Upon completing my last assessment, I’m still comfortable in declaring that the Gulf of Mexico coastline has a larger concentration of helicopters than any comparable piece of real estate, at least in the U.S.
That said, I will turn my attention to a profile of at least one operator who somewhat defies the standard image of the large multi-engine operators who seemingly dominate aerial transportation for the offshore energy industry.
Tucked away in an old sugar cane field in Broussard, La. resides Rotorcraft Leasing Company (RLC). They have a very nice spread of administrative buildings, maintenance hangars and training facilities. Two maintenance-oriented individuals, Cyril Guidry and Loyd Marks, came together about 1984 and thought it would be a good business idea if they bought some older helicopters to refurbish, upgrade and then dry lease the aircraft to various operators. The business met with success. As time went on the partnership split and Rodger Bagwell joined Marks and they decided they could get a piece of the commercial flying market and so the company applied for and received a part 135 operating certificate.
Fast-forward to today’s offshore market. RLC now owns and operates 80 helicopters, of which 75 are single engine and five are light to medium twins.
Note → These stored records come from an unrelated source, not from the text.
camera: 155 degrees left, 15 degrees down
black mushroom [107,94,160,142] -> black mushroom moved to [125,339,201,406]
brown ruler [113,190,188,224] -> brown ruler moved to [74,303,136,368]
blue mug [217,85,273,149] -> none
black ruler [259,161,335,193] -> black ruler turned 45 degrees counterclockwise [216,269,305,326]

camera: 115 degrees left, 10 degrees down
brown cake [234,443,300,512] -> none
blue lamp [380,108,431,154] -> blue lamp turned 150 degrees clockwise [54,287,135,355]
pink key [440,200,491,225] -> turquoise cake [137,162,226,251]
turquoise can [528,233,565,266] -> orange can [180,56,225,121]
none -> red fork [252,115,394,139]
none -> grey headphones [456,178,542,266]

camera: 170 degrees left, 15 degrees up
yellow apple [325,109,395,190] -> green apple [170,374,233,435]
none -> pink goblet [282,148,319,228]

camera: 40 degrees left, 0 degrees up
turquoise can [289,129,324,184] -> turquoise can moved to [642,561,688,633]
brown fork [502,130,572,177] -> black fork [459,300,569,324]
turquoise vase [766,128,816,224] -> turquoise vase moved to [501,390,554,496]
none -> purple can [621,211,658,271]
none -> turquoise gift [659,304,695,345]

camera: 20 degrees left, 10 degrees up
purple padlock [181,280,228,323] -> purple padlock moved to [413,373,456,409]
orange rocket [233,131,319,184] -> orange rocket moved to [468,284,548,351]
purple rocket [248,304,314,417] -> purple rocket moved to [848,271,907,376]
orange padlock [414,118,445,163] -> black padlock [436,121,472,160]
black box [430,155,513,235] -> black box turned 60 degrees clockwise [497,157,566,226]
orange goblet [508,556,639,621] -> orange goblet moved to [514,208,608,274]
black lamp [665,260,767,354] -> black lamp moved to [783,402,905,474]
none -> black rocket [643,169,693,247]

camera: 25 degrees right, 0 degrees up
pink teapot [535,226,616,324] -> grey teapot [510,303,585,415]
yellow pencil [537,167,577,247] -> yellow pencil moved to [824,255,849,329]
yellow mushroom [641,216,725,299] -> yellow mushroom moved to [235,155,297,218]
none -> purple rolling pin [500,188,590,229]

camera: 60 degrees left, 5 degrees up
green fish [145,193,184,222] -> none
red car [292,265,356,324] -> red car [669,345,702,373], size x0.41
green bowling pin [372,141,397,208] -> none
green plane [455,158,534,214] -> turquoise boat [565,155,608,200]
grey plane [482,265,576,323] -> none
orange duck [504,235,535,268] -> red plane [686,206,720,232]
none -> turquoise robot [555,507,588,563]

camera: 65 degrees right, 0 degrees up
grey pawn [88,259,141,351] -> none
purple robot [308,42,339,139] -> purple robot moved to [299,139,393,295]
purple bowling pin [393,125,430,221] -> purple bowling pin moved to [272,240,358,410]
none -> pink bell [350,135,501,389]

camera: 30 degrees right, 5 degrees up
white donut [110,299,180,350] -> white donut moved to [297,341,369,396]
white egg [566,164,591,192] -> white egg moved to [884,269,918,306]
These helicopters are scattered along the Gulf Coast at 10 different operating bases from Mobile, Ala. to Rockport, Texas. Each of the 10 bases is owned or leased by RLC and is an approved heliport location that is used to embark and debark passengers who work on offshore oil/gas rigs. The bases are staffed with pilots and maintenance personnel who do all inspections and light maintenance, with heavy maintenance done at the Broussard facility.
It’s important to note the type of helicopters RLC operates—single-engine. For a number of years now, all of the major oil producers, for example Exxon-Mobil, BP, Chevron and Shell, have mandated the use of twin-engine helicopters for overwater operations, both in the U.S. and overseas. This is a safety statement and it would be hard to argue that point. So, if RLC is in the same market, how do they compete and still make money with single-engine helicopters?
Let’s start with price. Obviously, a single is cheaper to operate than a twin, so they can bid lower for contracts. Next, the knowledge of which and how many different companies are drilling for a product and how many companies are in the production business—two separate operations. The actual owners of the wells almost always contract with a specialty company (usually called a production company) to get the product, oil or gas, from the well to a pipeline. There are a number of production companies and entities in the Gulf that use single-engine helicopters, such as the federal government through the Mineral Management Service and the U.S. Coast Guard.
Dru Milke has been appointed CEO of the newly energized company and he brings a wealth of experience to the table. He spent more than 20 years with Offshore Logistics, holding just about every management job in that company, including president of the Air Logistics arm.
In an interview with Milke, I asked if he thought RLC was in a niche market and the answer was no, saying that there are quite a few other single-engine operators in the Gulf, but that the company was the largest privately owned company with a 21-year track record of superior service and customer satisfaction. He went on to say that RLC mirrors much of the business model he used at Offshore Logistics, one of the most successful companies in the Gulf.
“RLC has just secured a strategic investment from Sankaty Advisors, a private manager of fixed income and credit instruments. With this funding, the company will have the financial stability to continue providing the service our customers have come to rely on,” Milke said.
In talking with Larry Adams, the company’s COO, he presented a few operating statistics, noting that the company has 100 pilots who have an average of 6,000 flight hours each. The pilots and mechanics work a “one-for-one” schedule, for example seven days on and seven days off, or six days on and six days off.
The company is proud of its 2010 safety record, with Adams pointing out two recent awards that showcase that record: the HAI Operator Safety award, given for 72,000 accident-free hours, and the California PXP Offshore Safety award, given for no lost time accidents or incidents. It seems like those single-engine overwater operations can be done safely with the right management approach.